**Brief**
Rewrite the data's text lines with every "scientific name" changed to "species" and nothing else altered. Leave out the pictures.

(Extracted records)
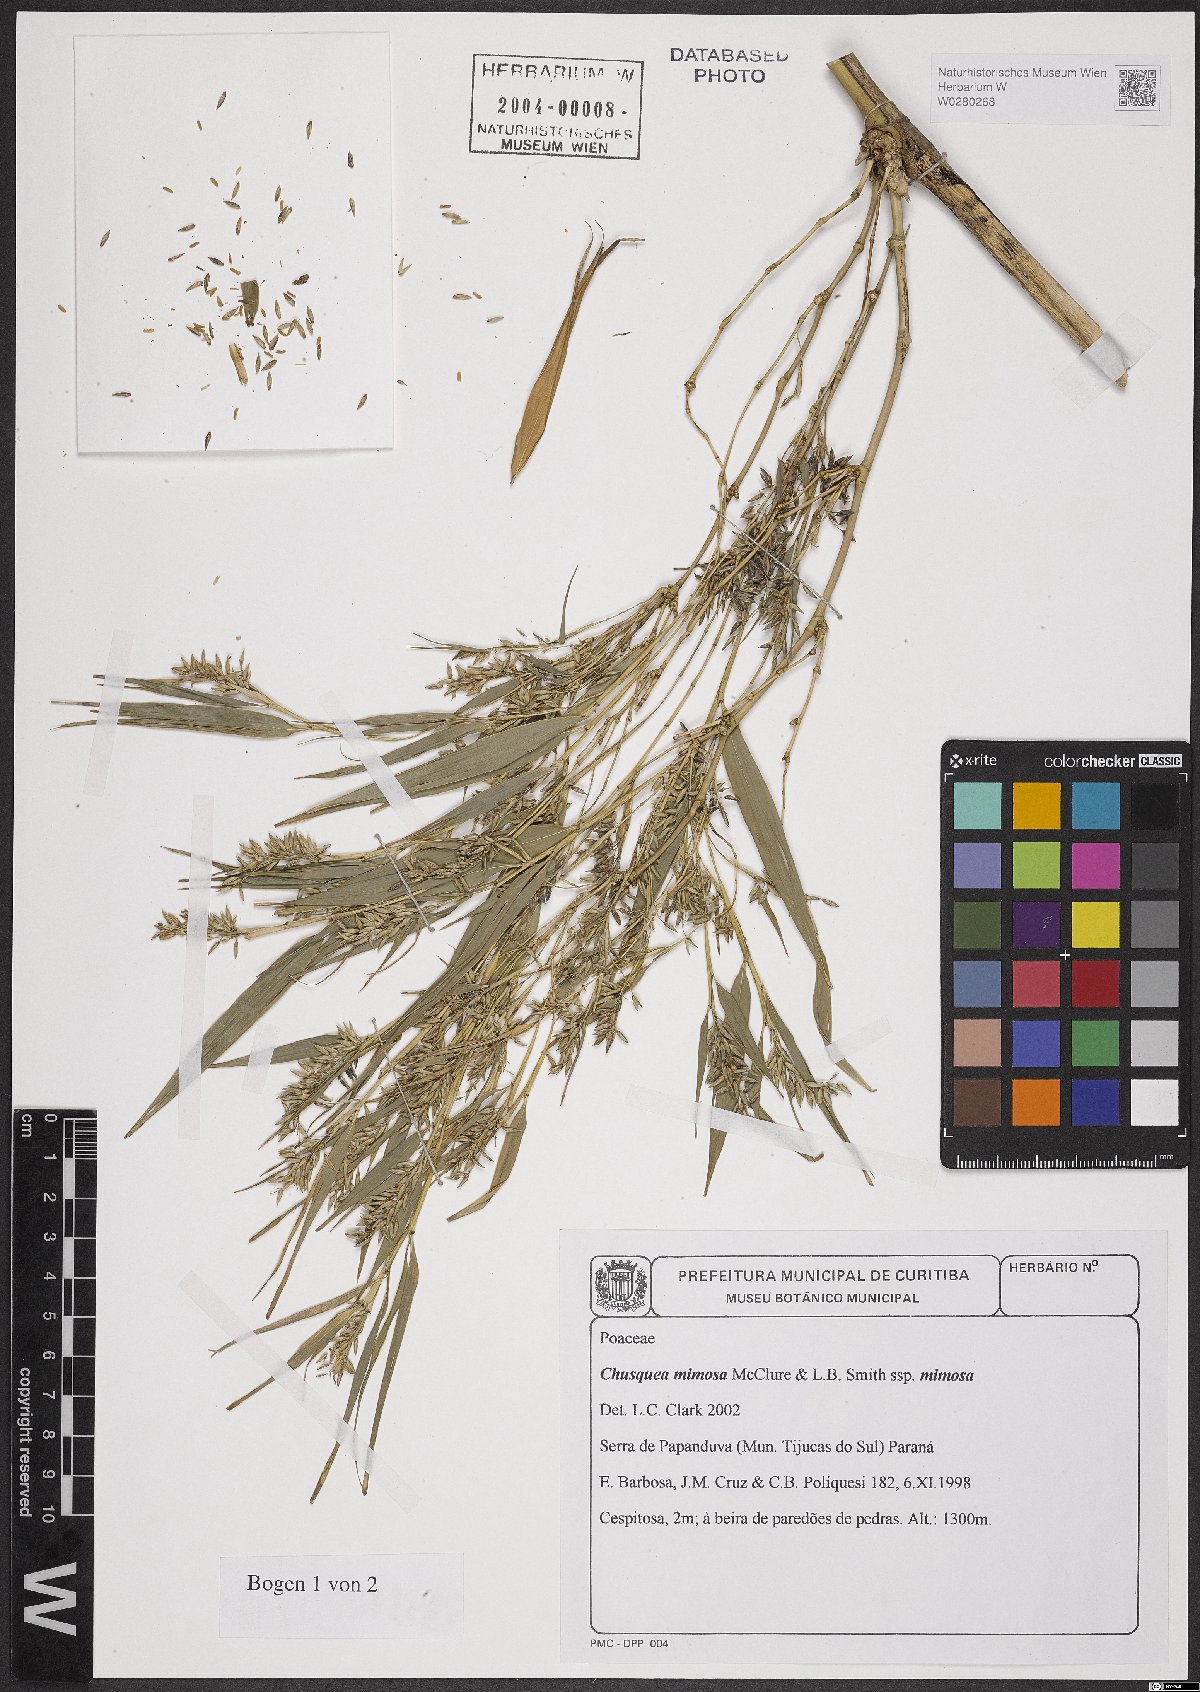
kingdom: Plantae
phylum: Tracheophyta
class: Liliopsida
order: Poales
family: Poaceae
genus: Chusquea
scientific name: Chusquea mimosa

**Completed exercise**
kingdom: Plantae
phylum: Tracheophyta
class: Liliopsida
order: Poales
family: Poaceae
genus: Chusquea
species: Chusquea mimosa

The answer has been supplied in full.